TRY IT :: Work out how many lines of the listing below contain the word "Rezervacioni". Respond with that number only.

DATA EXTRACTS ::
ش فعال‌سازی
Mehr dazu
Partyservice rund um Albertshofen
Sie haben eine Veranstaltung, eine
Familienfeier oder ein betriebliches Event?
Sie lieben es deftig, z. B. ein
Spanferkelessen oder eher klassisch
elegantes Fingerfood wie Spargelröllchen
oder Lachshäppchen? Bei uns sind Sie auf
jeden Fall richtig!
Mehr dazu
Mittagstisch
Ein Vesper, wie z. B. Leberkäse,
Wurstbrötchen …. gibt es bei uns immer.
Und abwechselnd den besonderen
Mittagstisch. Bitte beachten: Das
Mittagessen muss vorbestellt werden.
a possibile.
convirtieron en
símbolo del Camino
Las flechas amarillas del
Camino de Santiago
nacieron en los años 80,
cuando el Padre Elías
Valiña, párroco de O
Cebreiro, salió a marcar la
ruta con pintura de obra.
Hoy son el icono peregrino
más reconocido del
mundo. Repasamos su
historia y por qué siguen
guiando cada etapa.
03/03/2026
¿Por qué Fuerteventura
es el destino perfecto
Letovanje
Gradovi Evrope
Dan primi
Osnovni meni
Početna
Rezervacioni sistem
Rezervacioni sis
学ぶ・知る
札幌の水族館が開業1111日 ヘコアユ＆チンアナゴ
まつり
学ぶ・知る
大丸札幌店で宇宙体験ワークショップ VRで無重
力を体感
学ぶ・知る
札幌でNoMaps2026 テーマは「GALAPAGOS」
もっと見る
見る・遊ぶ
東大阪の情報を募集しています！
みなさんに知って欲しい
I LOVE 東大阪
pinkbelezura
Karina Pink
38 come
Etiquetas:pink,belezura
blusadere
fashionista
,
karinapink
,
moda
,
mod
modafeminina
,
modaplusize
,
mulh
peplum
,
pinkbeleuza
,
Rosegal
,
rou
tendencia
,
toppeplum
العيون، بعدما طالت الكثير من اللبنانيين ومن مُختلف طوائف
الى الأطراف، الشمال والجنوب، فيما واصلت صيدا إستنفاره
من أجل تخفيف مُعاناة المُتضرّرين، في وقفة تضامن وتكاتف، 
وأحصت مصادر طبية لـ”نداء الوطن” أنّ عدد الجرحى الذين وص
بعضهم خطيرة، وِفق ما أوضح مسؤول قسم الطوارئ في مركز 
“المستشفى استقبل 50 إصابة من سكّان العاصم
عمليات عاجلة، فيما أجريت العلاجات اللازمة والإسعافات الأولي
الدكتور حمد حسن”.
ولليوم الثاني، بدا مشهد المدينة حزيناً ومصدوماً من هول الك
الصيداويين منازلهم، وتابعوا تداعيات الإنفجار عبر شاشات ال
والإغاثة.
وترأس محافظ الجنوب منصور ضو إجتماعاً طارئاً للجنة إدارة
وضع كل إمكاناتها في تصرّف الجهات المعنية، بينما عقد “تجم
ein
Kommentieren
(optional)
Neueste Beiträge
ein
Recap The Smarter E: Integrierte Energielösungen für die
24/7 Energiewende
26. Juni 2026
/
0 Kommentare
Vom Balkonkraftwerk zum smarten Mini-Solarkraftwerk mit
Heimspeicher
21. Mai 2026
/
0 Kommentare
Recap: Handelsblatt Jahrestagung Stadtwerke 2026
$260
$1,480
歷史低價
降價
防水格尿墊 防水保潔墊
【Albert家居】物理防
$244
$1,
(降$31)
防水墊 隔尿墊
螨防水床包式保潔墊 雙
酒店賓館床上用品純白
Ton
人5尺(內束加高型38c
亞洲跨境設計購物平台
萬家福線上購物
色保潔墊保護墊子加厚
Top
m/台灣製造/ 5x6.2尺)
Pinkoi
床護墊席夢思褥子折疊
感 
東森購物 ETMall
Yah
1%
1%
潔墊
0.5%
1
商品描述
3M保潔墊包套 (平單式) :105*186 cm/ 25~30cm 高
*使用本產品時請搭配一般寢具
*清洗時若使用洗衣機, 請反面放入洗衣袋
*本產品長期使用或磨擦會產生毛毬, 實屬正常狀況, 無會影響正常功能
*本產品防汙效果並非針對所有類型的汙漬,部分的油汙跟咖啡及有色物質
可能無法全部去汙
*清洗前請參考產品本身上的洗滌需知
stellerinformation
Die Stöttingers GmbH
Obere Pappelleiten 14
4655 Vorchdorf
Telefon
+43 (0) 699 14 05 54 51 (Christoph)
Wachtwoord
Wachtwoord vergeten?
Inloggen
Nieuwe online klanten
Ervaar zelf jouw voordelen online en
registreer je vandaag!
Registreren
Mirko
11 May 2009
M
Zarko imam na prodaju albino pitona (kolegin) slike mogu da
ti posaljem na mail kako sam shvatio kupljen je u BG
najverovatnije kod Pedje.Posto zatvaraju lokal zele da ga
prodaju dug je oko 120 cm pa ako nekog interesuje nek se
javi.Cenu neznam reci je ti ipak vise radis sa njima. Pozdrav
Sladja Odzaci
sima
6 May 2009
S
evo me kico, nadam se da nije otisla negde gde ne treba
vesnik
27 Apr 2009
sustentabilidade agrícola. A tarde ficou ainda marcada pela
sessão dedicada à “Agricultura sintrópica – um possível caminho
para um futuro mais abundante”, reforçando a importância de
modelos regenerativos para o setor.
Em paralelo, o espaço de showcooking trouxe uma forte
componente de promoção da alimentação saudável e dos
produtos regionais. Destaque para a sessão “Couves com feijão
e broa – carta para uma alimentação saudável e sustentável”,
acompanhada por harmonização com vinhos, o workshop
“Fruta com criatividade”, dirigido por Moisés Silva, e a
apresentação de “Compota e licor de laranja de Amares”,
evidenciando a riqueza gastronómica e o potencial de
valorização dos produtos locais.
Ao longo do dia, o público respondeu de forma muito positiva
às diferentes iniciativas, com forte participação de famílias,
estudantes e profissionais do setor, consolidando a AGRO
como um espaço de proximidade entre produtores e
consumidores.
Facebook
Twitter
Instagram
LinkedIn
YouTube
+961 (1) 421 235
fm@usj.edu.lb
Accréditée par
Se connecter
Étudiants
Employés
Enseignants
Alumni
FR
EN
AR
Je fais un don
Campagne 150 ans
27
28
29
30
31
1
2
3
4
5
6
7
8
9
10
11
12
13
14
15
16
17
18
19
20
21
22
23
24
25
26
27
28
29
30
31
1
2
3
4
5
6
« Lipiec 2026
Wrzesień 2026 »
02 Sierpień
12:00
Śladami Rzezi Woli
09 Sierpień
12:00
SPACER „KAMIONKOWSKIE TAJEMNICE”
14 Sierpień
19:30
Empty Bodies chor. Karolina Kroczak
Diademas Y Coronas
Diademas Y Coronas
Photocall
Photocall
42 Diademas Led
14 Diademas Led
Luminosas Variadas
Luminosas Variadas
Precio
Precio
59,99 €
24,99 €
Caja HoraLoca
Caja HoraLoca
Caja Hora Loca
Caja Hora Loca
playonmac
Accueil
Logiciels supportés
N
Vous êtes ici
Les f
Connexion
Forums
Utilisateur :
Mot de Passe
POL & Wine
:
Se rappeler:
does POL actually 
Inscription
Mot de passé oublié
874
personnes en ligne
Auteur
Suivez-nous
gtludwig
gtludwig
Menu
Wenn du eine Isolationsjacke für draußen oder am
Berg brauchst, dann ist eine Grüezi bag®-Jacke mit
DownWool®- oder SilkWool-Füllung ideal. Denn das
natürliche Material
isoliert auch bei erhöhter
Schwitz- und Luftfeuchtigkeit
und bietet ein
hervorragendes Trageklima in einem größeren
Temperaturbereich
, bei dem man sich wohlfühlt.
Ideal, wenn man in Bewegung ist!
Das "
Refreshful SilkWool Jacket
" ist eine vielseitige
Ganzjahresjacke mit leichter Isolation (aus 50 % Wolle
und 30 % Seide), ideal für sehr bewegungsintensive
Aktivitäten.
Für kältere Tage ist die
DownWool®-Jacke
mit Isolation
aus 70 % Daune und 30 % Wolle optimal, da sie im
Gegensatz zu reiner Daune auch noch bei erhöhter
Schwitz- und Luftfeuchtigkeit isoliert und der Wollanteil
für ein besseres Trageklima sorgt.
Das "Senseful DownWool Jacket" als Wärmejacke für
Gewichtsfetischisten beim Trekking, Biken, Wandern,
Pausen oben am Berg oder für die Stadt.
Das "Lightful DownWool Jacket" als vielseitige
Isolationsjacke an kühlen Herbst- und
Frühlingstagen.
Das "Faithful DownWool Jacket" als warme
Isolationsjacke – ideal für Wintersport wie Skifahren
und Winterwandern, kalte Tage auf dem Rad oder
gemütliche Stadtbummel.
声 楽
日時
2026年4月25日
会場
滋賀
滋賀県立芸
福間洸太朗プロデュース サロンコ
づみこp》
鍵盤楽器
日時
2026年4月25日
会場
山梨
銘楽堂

YOUR RESPONSE :: 2